Pnv : mikel legarda démissione de questions sur les violences aux armes en public

Le député basque Mikel Legarda, du PNV, exigera des comptes au ministre de l’Intérieur, Fernando Grande-Marlaska, lors de la prochaine session de contrôle du Parlement, concernant la gestion de l’escalade alarmante des violences aux armes blanches dans l’espace public. L’inquiétude monte, et pour cause : des incidents récurrents, souvent nocturnes, témoignent d'une situation qui nécessite une action immédiate.

Un malaise persistant, l’océan nocturne au cœur de la préoccupation

La question posée par Legarda, relayée par Europe Press, s’inscrit dans le contexte d’un récent accord bilatéral entre le gouvernement espagnol et le Pays Basque. Cet accord, fruit d’une réunion entre le président Pedro Sánchez et le leader du gouvernement basque, Imanol Gurriarán, vise à “renforcer et clarifier le régime de contrôle et de sanction du port d’armes blanches dans les lieux publics”. L’enjeu majeur, selon les autorités basques, est l’ambiance qui règne dans les établissements de loisirs, les fêtes et même les transports en commun. Un problème qui dépasse largement le cadre purement juridique.
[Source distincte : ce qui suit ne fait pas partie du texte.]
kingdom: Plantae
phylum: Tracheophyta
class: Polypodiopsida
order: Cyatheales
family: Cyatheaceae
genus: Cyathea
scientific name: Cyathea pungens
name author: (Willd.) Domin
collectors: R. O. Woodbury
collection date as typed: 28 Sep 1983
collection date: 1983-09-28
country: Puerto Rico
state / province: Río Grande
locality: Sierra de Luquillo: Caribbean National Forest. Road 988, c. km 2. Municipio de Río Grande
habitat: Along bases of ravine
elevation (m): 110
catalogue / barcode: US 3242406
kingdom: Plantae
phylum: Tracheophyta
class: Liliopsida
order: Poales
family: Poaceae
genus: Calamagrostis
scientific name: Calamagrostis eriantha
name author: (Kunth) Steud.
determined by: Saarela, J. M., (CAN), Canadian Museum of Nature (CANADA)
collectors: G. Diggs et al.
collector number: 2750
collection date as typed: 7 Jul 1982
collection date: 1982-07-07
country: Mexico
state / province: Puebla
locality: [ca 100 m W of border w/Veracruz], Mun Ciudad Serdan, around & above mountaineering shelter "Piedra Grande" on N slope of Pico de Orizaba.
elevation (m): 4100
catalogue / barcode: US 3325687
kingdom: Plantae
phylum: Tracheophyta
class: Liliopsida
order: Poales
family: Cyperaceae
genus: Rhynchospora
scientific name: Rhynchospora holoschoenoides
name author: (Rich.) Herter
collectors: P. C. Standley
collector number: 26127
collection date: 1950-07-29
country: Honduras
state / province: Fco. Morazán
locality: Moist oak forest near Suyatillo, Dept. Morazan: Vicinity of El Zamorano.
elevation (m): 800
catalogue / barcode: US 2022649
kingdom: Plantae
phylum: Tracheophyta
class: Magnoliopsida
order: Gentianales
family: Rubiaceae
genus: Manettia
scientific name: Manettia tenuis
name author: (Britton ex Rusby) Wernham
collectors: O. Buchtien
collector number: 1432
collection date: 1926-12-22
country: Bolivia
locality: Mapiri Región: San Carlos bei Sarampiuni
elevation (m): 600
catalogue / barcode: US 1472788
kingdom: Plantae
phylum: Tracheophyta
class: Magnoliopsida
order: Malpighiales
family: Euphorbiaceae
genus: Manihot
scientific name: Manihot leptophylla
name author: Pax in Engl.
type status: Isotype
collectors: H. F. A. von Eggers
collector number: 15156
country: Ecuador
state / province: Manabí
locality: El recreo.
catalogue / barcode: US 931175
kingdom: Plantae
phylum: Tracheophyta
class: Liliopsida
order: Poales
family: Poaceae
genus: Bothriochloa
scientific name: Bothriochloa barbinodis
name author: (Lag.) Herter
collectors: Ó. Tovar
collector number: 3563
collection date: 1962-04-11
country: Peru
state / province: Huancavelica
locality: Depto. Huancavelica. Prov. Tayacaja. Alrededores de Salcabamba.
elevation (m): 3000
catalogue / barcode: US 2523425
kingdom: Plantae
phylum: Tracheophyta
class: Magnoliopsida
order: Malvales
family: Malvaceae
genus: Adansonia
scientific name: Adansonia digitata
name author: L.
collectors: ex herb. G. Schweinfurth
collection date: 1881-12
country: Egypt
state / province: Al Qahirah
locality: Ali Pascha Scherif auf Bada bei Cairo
Un cadre juridique dépassé

Un cadre juridique dépassé

Le dispositif actuel repose sur la loi de sécurité citoyenne de 2015, qui sanctionne sévèrement le port, l’exhibition ou l’utilisation d’armes interdites. Cependant, le règlement de 1993, avec ses limitations liées à la taille des armes et l’interdiction des épées, s’avère désormais largement insuffisant. Comme l’a souligné le conseiller basque à la Sécurité, Bingen Zupiria, le 20 mars dernier, il est impératif de modifier cette législation. L'objectif affiché ? Une interdiction totale du port d'armes blanches dans les zones de loisirs, les transports et les lieux publics où la foule est dense.

Des mesures concrètes en cours

Des mesures concrètes en cours

Plusieurs administrations, dont l’Ayuntamiento de Madrid, réclament depuis longtemps un renforcement de la réglementation concernant les armes blanches, face à la multiplication des saisies de machettes utilisées dans des conflits liés aux gangs. Le Parti Populaire (PP) a déjà déposé une proposition de loi au Congrès pour demander au gouvernement de “concevoir d’urgence” un plan d’action complet, incluant une révision des types d’armes interdits, une mise à jour de la réglementation sur leur acquisition et une modification du Code Pénal pour augmenter les peines.

Un héritage législatif daté

En 2007, le PNV avait déjà interpellé le ministre de l’Intérieur, Alfredo Pérez Rubalcaba, pour qu’il prohíbât la possession d’armes blanches par les mineurs et les personnes ayant des antécédents judiciaires. Bien que la possession par les mineurs soit désormais interdite, l’accès à ces armes pour les personnes ayant des antécédents n’est pas explicitement restreint. Face à ces lacunes, le gouvernement s'engage désormais sur la voie de la révision du règlement de 1993. La situation est préoccupante, et le PNV ne compte pas s’y soumettre.